The power-waste, inefficiencies, and general limits of throwing large corpora of labeled data into a blender to create probability distributions of next-token are becoming apparent to the broader world.

Useful to create once, and part of the solution, but not the answer.

Connected, but disconnected thoughts:

It's the data, stupid!

Multiple papers are coming to interesting observations:

• The Platonic Representation Hypothesis
• Harnessing the Universal Geometry of Embeddings
• Universally Converging Representations of Matter Across Scientific Foundation Models

Which I've taken away as: if the same underlying data is taken, regardless of which blender, the models are going to encode/decode into similar spaces. This has fun implications:

• Less high-quality and detailed open-source data can generalize to the same embedding concepts as proprietary labeled data.
• We can (and should) be able to move between same-dim embedding spaces as they should evolve without much loss of the original text.
• We can use Matryoshka Representation Learning to focus on "what's shared" between embedding spaces.

See:

1. Molmo and PixMo: Open Weights and Open Data for State-of-the-Art Vision-Language Models
2. Stanford CS231N Deep Learning for Computer Vision | Spring 2025 | Lecture 16: Vision and Language

Out-of-Distribution

"Slop" is the natural consequence of leveraging output probabilities fitting a PDF/PD curve. More parameters can, of course, make the field/curve more varied but in the end, it's probability and stats.

It's a blessing

Just as most early middle-school kids want to "fit in," we can feel confident going into areas that we are not familiar with and landing towards the median of the curve.

It's a curse

Outside the median's boilerplate, the edges of language are where real ideas live. How can we spend our energies at the edge?

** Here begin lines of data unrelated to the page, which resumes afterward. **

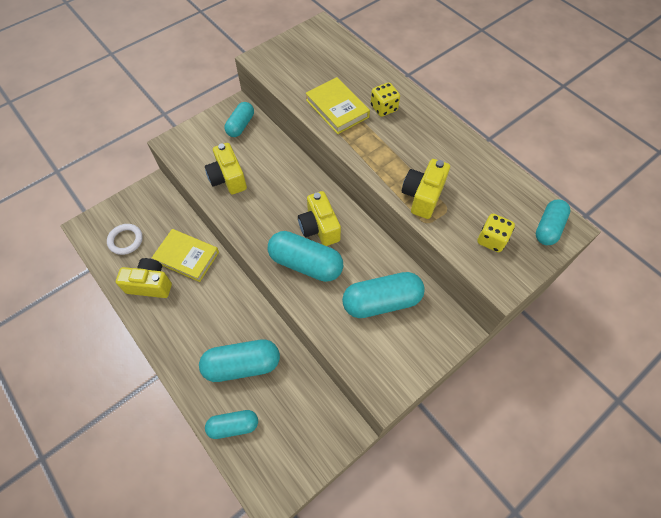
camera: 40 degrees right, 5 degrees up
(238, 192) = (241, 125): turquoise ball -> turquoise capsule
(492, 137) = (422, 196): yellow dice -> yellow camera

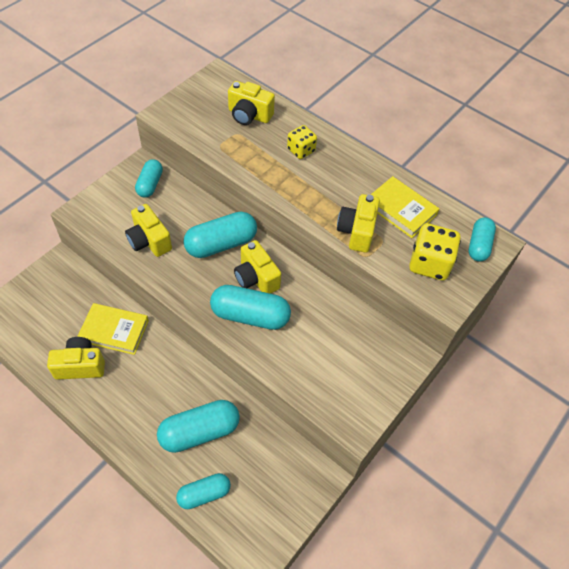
camera: 15 degrees left, 5 degrees down
(125, 240) = (41, 323): white ring -> none
(337, 108) = (254, 156): yellow book -> yellow book (401, 210)
(340, 68) = (249, 115): none -> yellow camera
(381, 302) = (334, 341): turquoise capsule -> turquoise capsule (221, 244)
(491, 240) = (429, 264): yellow dice -> yellow dice, size x1.57

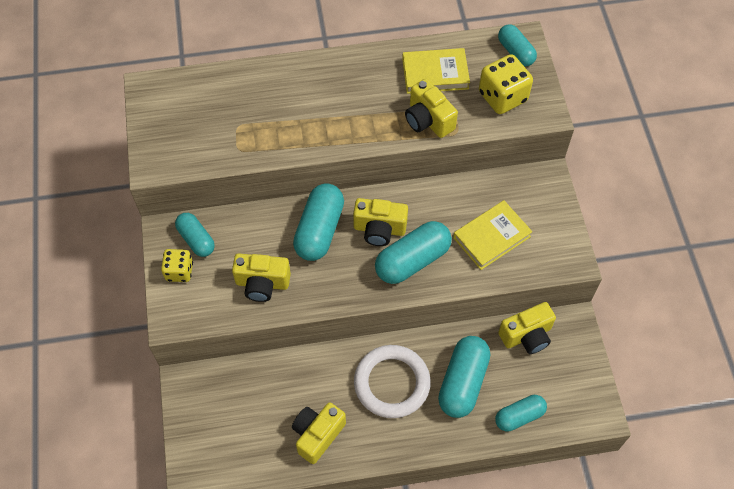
camera: 45 degrees left, 5 degrees up
(114, 331) = (306, 384): yellow book -> yellow book (491, 237)
(159, 384) = (392, 383): none -> white ring
(204, 494) = (519, 416): turquoise capsule -> turquoise capsule turned 45 degrees clockwise
(249, 115) = (225, 101): yellow camera -> yellow camera (526, 335)
(301, 150) = (305, 94): yellow dice -> yellow dice (179, 271)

GraphQL is not the answer.

While I do love talking to the technologists at GraphQL / SurrealDB, they are not the answer as they require manual relationship mapping. We know from papers like GLiNER2: An Efficient Multi-Task Information Extraction System with Schema-Driven Interface, that we should be able to use "stand-ins" for unique concepts with lower effort at scale. How does that change embedding space distributions and other models?

On success outside the straight line

One of the more interesting books that I've come across came from the folks at Sakana.ai, entitled "Why Greatness Cannot Be Planned: The Myth of the Objective". Similar to my academic paper backlog, it's slowly being iterated through but is indeed quite interesting, especially when you think about machine learning beyond the transformer architecture.

On Curiosity

Along similarly delightful lines was coming across this video on my YouTube backlog from Pierre-Yves Oudyer on Curiosity Driven Learning.

Fun new word:

• Autotelic: From the Greek autos (self) and telos (goal). In the context of curiosity-driven learning, an autotelic agent is one that sets its own goals and finds intrinsic reward in the process of learning itself, rather than just optimizing for an external objective.

Explore more at the Flowers Inria project.

How am I going to prove it?

By building an "Autotelic Agent"—one that doesn't just respond to prompts but actively explores its environment (via the GarageCam/HomeKit mesh) to build its own internal model of reality. This requires moving beyond the "next-token prediction" blender and into true structured, curiosity-driven exploration.